# Ideas to raise money please!!!



## sjay (Feb 5, 2010)

Hi all.

Hope everyone's well!!  

I'm herer asking for some ideas to raise £1100 for our treatment.

Should start in next 3-4months. total is £1750. so far we only have £700!  

don't have much to sell and cant think of anything else to do!!

Thank you x x


----------



## dsh (Apr 2, 2009)

Hi sjay, 

I saw this on the telegraph newpapers website, Some of the ideas are a little strange but I no idea is a bad idea, right?

Hope this helps and goodluck

DSH X X


1. Take up dog walking
For the keen dog lover, there's a cunning way to make money from man's best friend. If you take your dog for a walk round the block before and after work, why not charge to take neighbours' dogs, too? Dog-walkers can charge upwards of £10 per hour per dog, with higher rates for walkies at weekends and on bank holidays. Those interested should either post an ad in the window of your local newsagent.

2. Make your home a movie star
It is not just Britain's stately homes and landmark listed buildings that are in demand by directors of films, TV series and advertisements. Many use ordinary homes and flats, and will pay the owners handsomely for the privilege of having the run of the place. Rates vary, but the minimum location fee is £500 a day; if your house is deemed suitable - or distinctive enough - to appear in a major film, it could earn up to £3,000 a day.

3. Rent out your driveway
If you home fails the screen test, you can still make money from it by renting out your driveway. There are now a number of agencies, including letmepark.com and yourparkingspace.co.uk, that match motorists looking for regular parking slots with homeowners with spare drive space. Rates vary depending on location and the demand for parking in the area. 

Not surprisingly, prime locations in London and those within easy walking distance of train and Tube stations command the highest rates. Those who live near major sporting venues, such as Wimbledon, Ascot, Silverstone or Wembley, can also charge premium rates during major sporting events. 

4. Give your pet a taste of the high life
Television, film and advertising agencies are always looking for "star pets" to appear in their productions - and are willing to pay up to £90 an hour to the owners of animals with a natural ability to perform, who can take stage directions, and look generally adorable in front of a camera.

5. Become a home tutor
Whatever your skills - be it speaking a second language, playing a musical instrument or an advanced knowledge of calculus - you can get paid for teaching in your spare time.

6. Put your pedantry to good use
Fans of Lynne Truss (the author of the grammar guide Eats, Shoots and Leaves) will be pleased to know that they can earn good money by proof-reading and editing manuscripts - up to £3.95 a page. The Society for Editors and Proofreaders suggests a minimum rate of £19.25 an hour, although this is for those with appropriate proofing qualifications; beginners are likely to earn far less. 

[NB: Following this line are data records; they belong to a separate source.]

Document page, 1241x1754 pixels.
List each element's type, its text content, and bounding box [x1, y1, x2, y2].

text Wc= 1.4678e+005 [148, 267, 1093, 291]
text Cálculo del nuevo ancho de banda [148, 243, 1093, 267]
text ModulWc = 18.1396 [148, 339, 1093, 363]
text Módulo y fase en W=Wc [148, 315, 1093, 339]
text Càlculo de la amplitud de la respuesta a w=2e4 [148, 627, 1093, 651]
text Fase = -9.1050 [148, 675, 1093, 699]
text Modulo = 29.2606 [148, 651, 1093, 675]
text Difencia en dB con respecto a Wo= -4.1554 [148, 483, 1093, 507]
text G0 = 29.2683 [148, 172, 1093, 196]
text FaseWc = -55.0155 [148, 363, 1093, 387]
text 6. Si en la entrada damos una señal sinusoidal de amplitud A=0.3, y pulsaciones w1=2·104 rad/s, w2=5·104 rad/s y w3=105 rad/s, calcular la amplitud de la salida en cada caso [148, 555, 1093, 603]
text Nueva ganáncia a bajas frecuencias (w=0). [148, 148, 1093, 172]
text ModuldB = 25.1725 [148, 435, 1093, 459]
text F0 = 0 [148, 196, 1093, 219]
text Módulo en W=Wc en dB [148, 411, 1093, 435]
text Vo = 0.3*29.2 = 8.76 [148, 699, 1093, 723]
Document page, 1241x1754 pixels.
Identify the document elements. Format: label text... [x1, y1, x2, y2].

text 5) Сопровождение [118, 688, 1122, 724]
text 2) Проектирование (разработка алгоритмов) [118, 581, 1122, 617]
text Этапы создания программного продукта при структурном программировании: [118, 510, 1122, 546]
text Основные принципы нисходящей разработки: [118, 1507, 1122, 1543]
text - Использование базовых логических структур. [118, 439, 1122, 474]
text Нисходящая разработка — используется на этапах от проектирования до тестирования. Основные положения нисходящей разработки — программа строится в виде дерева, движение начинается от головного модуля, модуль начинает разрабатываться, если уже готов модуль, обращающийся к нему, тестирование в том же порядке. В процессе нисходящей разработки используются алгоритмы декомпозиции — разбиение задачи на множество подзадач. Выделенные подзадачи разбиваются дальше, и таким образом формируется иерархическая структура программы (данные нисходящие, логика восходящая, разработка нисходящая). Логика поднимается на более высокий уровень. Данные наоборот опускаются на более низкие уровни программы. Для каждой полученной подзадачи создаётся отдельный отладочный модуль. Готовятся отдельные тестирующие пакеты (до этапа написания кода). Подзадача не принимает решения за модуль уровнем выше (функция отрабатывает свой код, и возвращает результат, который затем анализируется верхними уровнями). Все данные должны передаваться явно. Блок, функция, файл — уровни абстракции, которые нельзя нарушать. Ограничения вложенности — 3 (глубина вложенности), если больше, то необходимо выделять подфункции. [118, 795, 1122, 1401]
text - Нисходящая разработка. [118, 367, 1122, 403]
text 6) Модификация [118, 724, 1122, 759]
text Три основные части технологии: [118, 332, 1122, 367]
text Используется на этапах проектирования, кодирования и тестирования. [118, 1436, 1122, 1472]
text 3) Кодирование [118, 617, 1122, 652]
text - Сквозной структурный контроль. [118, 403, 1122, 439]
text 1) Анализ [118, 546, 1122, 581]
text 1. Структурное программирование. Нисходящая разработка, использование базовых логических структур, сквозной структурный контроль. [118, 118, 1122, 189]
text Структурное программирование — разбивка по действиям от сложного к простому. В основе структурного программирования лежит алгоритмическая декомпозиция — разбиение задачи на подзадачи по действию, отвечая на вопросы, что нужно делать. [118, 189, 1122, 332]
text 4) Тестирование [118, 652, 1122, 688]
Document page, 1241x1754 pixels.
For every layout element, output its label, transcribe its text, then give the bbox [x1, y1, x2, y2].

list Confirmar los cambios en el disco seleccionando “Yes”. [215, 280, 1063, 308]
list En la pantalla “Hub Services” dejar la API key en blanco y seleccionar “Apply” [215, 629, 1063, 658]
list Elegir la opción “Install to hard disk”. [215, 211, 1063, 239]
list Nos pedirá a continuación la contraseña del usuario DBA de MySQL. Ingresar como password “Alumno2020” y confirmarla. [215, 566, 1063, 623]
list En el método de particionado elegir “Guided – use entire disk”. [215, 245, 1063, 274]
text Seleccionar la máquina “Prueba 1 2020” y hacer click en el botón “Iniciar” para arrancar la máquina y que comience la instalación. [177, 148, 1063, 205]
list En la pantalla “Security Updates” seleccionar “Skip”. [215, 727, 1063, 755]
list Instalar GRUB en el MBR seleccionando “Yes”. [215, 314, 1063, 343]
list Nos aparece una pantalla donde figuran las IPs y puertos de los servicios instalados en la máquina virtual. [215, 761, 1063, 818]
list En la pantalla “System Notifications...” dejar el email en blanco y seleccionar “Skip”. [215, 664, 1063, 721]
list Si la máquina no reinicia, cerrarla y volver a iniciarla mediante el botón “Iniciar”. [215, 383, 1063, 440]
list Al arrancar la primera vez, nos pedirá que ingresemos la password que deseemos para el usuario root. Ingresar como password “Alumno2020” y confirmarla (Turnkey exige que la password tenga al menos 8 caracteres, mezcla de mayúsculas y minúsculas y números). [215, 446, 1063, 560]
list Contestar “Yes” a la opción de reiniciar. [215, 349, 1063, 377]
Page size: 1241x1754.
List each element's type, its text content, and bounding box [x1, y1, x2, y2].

7. Become an artist's model
Many art schools and colleges will pay good money for life models to pose for their classes - and it's not just for the lithe-limbed and big-busted. As this generally involves sitting around with no clothes on in front of a group of strangers, it is not for shrinking violets.

8. Join a focus group
Many companies want to know about your shopping habits - and are prepared to pay you to find out which flavour of crisps you prefer or how amusing you find the rhymes in greetings cards. Those who take part in online surveys will be paid £6 an hour. 

9. Become a mystery shopper
Some market research companies hire mystery shoppers to review service standards in hotels, restaurants, pubs, health spas and even trains. While the rates of pay are relatively low - in some cases, just £5 an hour - these "shoppers" can claim back expenses, so at least you get an evening out for free.

10. Become an Avon lady/Ann summers parties
Since the start of the year, door-to-door cosmetic sales company Avon has reported a substantial increase in the number of new recruits, which it says is partly due to the credit crunch.


----------



## sjay (Feb 5, 2010)

thanks dsh!!!

I am actually a dog groomer, but unfortunately there are so many grromers round here that I'm not needed!!! we have also got our own adult lingerie website (just like ann summers) but we can't afford to do the parties yet!!!

I will look into the other ideas.

thanks xx


----------